SynapseEdge Defense

Schema Learning Lifecycle

How Synapse infers per-endpoint JSON schemas from live traffic — and why training is deferred until after the body-phase WAF verdict. Microsecond validation. No manifests. Poison-resistant baselines.

~5μs

Learn Per Request

~3μs

Validate Per Request

1.5×

Length Tolerance

LRU

Schema Eviction

Request Path — Validate Now, Train Later

STAGE 01

Parse & Template

JSON body parsed. Path normalized to an endpoint template (e.g. /api/users/:id).

OBSERVE

STAGE 02

Validate Against Schema

Existing schema (if any) checks field types, patterns, lengths, bounds.

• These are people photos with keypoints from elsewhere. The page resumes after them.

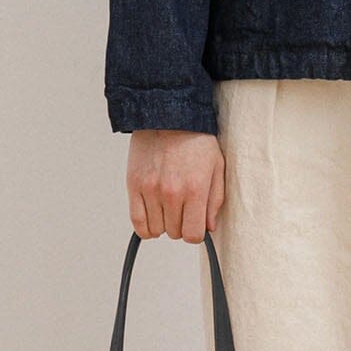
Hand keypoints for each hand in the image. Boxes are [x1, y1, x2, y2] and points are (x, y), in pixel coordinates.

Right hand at [127, 128, 224, 242]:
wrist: (168, 116)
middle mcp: (171, 193)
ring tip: (168, 208)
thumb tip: (209, 227)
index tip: (195, 225)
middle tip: (183, 210)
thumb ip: (215, 200)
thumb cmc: (196, 139)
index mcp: (195, 189)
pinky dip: (145, 227)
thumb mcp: (216, 166)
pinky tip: (153, 217)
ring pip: (156, 230)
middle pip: (174, 233)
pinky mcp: (134, 185)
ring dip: (163, 224)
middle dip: (181, 226)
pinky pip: (137, 221)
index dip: (195, 233)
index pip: (193, 234)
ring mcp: (150, 190)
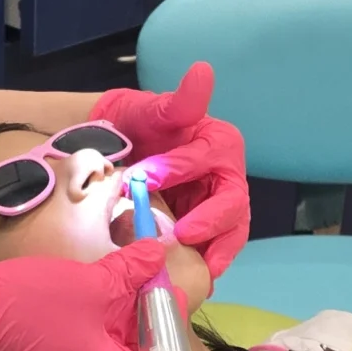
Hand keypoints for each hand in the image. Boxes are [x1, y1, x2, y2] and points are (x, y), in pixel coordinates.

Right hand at [0, 239, 170, 350]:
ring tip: (119, 282)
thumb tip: (159, 254)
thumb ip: (131, 272)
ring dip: (114, 322)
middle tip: (144, 281)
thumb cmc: (37, 304)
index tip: (166, 294)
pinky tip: (89, 298)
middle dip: (139, 320)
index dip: (166, 329)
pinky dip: (91, 329)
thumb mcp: (93, 283)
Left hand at [98, 64, 250, 278]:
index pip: (206, 160)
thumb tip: (201, 71)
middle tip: (182, 234)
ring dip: (218, 250)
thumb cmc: (138, 123)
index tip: (145, 178)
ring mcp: (217, 205)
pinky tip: (194, 279)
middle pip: (232, 202)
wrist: (119, 149)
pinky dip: (208, 262)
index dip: (178, 170)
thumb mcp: (152, 110)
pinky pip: (214, 247)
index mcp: (221, 144)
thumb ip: (178, 101)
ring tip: (202, 271)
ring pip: (231, 231)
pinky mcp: (205, 228)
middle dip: (210, 220)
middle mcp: (227, 176)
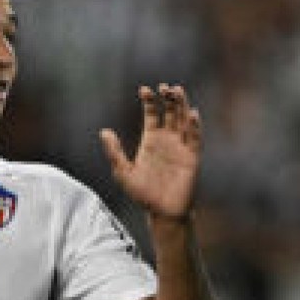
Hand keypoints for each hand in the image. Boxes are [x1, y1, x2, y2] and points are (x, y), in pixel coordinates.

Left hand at [100, 84, 202, 222]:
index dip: (149, 101)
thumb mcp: (123, 172)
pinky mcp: (192, 157)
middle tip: (165, 86)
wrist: (162, 213)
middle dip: (168, 98)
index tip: (144, 89)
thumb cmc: (143, 194)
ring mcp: (181, 147)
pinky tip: (192, 114)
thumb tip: (104, 131)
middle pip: (170, 112)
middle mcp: (168, 140)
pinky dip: (195, 126)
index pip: (152, 114)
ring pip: (183, 120)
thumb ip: (114, 152)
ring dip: (182, 105)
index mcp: (151, 140)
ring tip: (178, 91)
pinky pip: (195, 138)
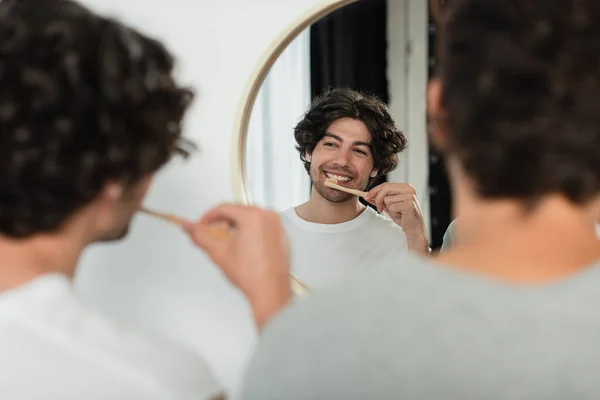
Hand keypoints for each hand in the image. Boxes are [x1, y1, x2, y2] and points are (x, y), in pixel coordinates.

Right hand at [183, 204, 291, 329]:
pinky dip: (251, 234)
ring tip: (229, 247)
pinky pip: (262, 228)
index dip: (208, 216)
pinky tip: (244, 250)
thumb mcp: (218, 252)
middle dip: (222, 223)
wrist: (271, 292)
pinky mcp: (283, 236)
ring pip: (250, 220)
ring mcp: (278, 226)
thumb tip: (188, 226)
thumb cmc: (251, 275)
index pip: (224, 208)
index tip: (202, 225)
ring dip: (236, 229)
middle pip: (237, 212)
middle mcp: (269, 216)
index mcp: (253, 216)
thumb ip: (200, 235)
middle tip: (214, 238)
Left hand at [365, 183, 428, 252]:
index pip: (386, 184)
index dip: (374, 190)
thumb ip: (380, 200)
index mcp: (405, 187)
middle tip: (379, 208)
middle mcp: (409, 189)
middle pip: (385, 189)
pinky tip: (400, 215)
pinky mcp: (409, 204)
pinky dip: (394, 213)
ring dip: (389, 208)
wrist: (414, 228)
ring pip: (388, 199)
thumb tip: (368, 196)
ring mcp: (410, 196)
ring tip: (397, 213)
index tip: (367, 196)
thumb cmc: (404, 217)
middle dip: (378, 199)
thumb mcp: (389, 206)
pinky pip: (393, 207)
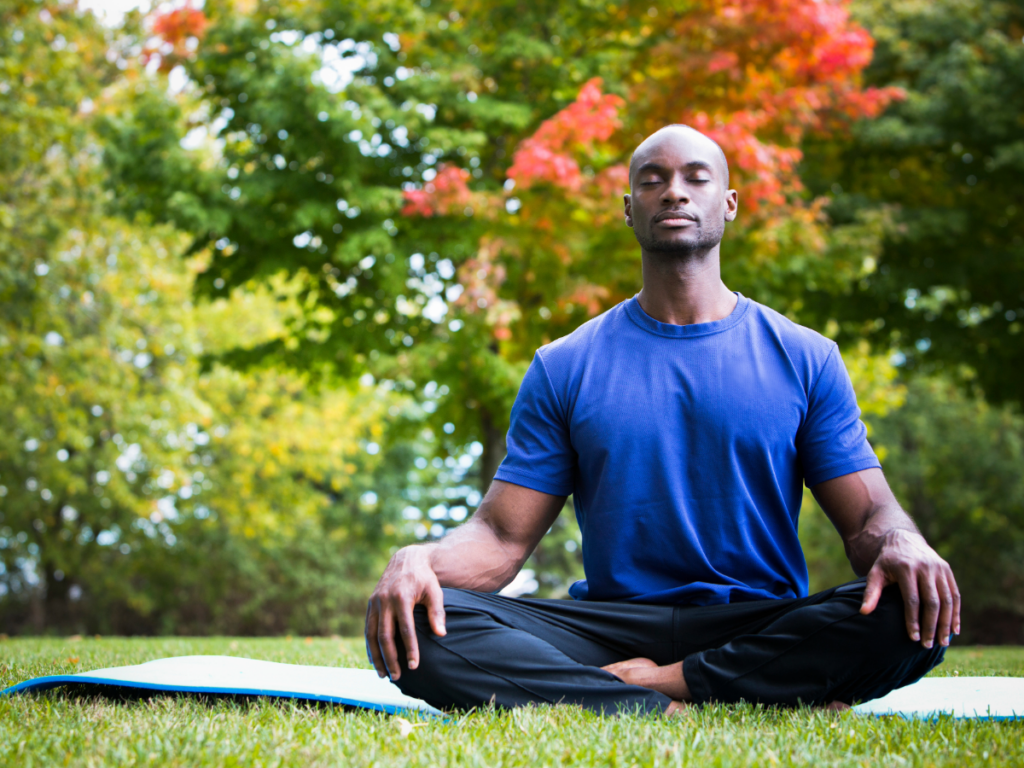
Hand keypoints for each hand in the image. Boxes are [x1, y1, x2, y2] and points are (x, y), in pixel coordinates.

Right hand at [365, 546, 446, 680]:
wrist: (406, 559)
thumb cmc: (424, 578)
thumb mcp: (434, 591)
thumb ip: (437, 612)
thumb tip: (441, 634)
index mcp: (401, 597)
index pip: (405, 630)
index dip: (409, 649)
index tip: (414, 666)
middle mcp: (384, 600)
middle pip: (385, 636)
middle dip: (390, 658)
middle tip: (397, 677)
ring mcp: (375, 602)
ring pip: (371, 635)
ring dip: (376, 656)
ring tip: (383, 674)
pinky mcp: (370, 603)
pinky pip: (367, 628)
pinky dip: (369, 646)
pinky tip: (374, 660)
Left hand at [859, 529, 959, 648]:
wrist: (903, 539)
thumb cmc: (887, 562)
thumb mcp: (875, 573)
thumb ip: (871, 592)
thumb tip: (863, 612)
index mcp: (906, 569)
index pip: (912, 599)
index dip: (913, 620)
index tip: (913, 638)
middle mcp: (926, 568)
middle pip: (932, 602)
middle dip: (931, 626)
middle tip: (928, 646)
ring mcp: (939, 568)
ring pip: (947, 600)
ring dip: (946, 623)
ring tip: (943, 642)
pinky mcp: (947, 570)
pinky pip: (955, 595)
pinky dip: (956, 613)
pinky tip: (954, 629)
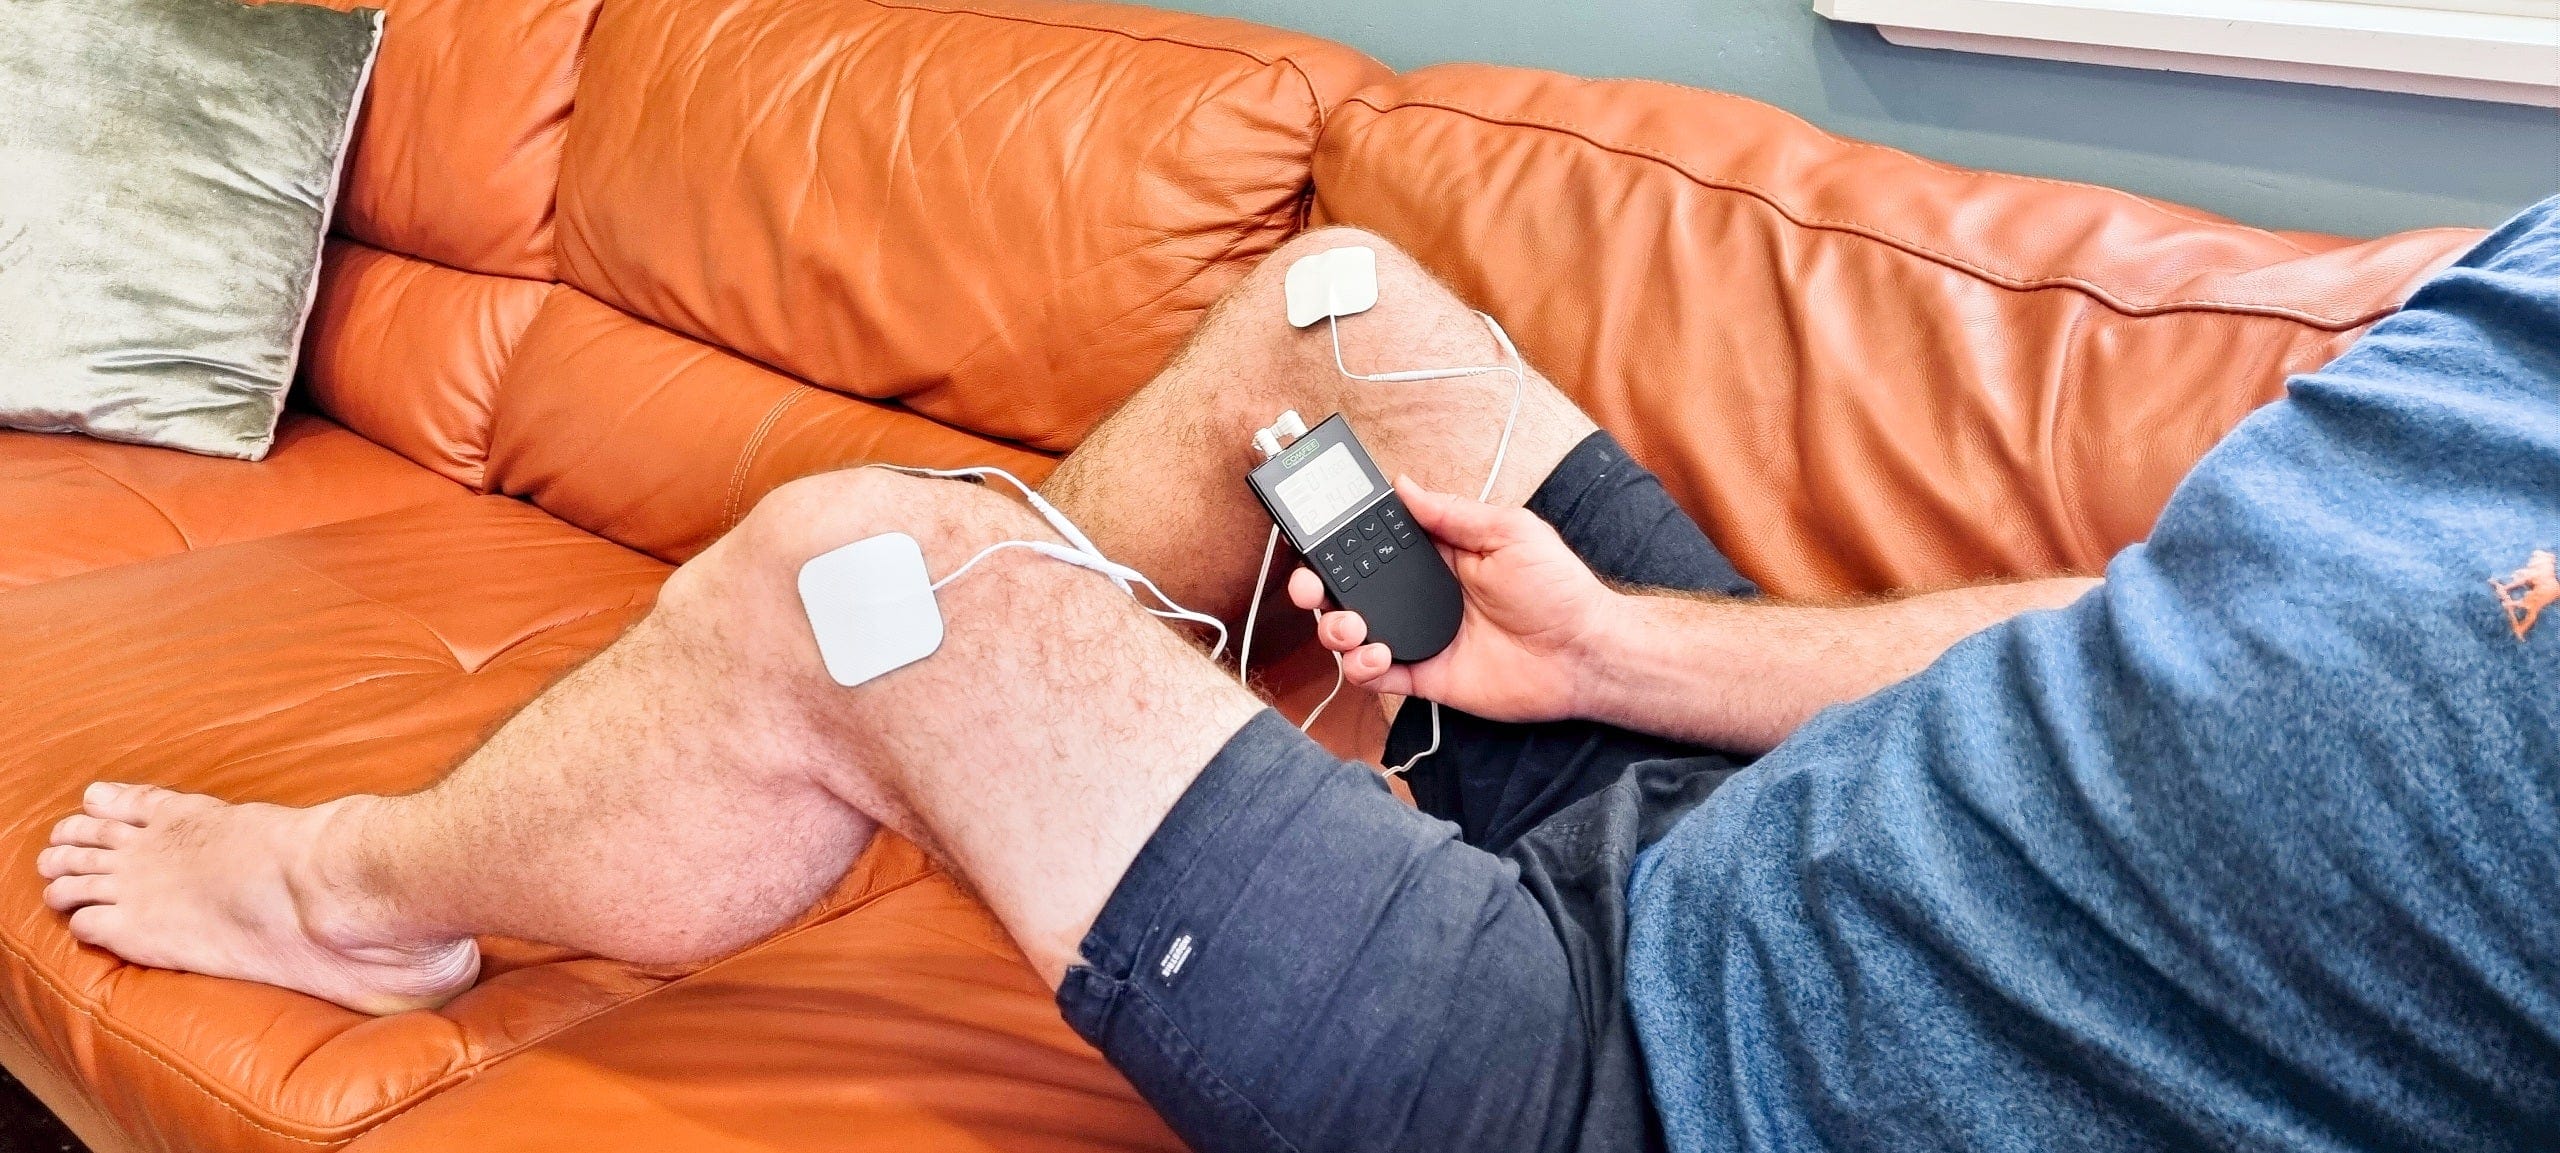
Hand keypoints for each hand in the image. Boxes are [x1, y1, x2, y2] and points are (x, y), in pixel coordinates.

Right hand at [1287, 477, 1619, 722]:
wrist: (1584, 653)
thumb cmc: (1559, 589)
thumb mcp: (1509, 531)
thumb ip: (1452, 513)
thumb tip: (1404, 485)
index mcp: (1437, 555)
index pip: (1374, 543)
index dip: (1341, 540)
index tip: (1316, 534)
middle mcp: (1420, 595)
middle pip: (1349, 590)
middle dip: (1317, 587)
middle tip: (1310, 589)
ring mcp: (1419, 637)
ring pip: (1353, 634)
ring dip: (1336, 630)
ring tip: (1351, 627)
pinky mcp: (1426, 677)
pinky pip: (1378, 676)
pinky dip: (1363, 668)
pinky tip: (1376, 655)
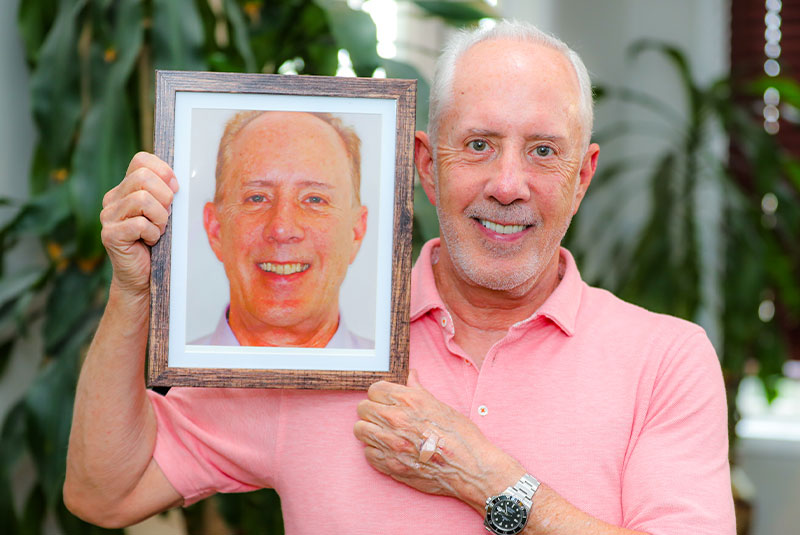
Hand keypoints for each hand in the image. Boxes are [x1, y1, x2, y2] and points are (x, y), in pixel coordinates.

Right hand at [100, 152, 177, 295]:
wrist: (143, 278)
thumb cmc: (158, 245)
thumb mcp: (164, 214)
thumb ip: (166, 194)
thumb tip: (177, 181)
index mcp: (125, 189)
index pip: (141, 160)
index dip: (163, 171)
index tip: (174, 190)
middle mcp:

Emits ValidationResult.

INFER

STAGE 03

Body-Phase WAF

Rules consume the validation result via schema_violation match kind alongside DLP & SQLi checks.

WAF

STAGE 04

Verdict Gate

Allow or block. Training payload stashed in pending_learn remains untouched until this gate passes.

GATE

STAGE 05

Train If Allowed

On allow: consume pending_learn, update field types & bounds. On block: drop it — baseline untouched.

APPLY

→ ALLOW PATH

SCHEMA_LEARNER.learn_from_request(template, body) fires. The sample increments the endpoint's baseline.

→ BLOCK PATH

pending_learn is dropped without consumption. Attack payloads never enter the baseline.

What the Learner Captures

Field Types

PRIMITIVE CLASSIFICATION

string · number · boolean
null · object · array
mixed (ambiguity flag)

Promotes to mixed on divergence

Value Patterns

SEMANTIC INFERENCE

UUID · email · ISO date
URL · IP · hex digest
regex-detected formats

Via profiler::patterns::detect_pattern

Length & Value Bounds

NUMERIC CONSTRAINTS

min / max string length
min / max numeric value
tolerance multiplier applied

Default tolerance: 1.5× learned max

Sample Count

TRAINING MATURITY

Per-endpoint sample counter
min_samples_for_validation
Silent until matured

Prevents false positives while learning

Nested Structure

OBJECT TREES

Recursive field maps
Array element schemas
Depth-limited traversal

max_nesting_depth guards memory

Endpoint Identity

TEMPLATE KEY

Keyed by normalized path
LRU eviction past max_schemas
DashMap thread-safe

Generation queue for O(1) eviction

Example — POST /api/users

OBSERVED REQUEST BODY

{
  "id": "3f1a9c7e-2b4d",
  "email": "[email protected]",
  "age": 34,
  "verified": true,
  "joined": "2026-04-12"
}

INFERRED FIELD SCHEMA

// endpoint: /api/users · samples: 42
id       → uuid    (len 36)
email    → email   (len ≤ 48)
age      → number  (0–120)
verified → boolean
joined   → iso-date

Downstream Consumers of the Schema

WAF · schema_violation

BODY-PHASE RULE KIND

Rules match on total_score via compare_threshold (gte/gt/eq/lte/lt). Evaluated synchronously in the body phase — same pass that produces the verdict.

DLP Scanner

POST-VERDICT HAND-OFF

Learned field patterns inform which fields are candidates for PII / secret scanning. Runs after the WAF verdict on allowed bodies.

Anomaly Detection

STRUCTURAL DRIFT

Unexpected fields, missing required fields, and type promotions to mixed surface as anomalies — feeding risk scores and Horizon telemetry.

Anti-poisoning by design

The body-phase WAF runs before the learner trains. If a request is blocked — SQLi, schema violation, DLP hit — its payload is dropped without entering the baseline. Blocked traffic never reaches the learner, so the schema is built from accepted requests only.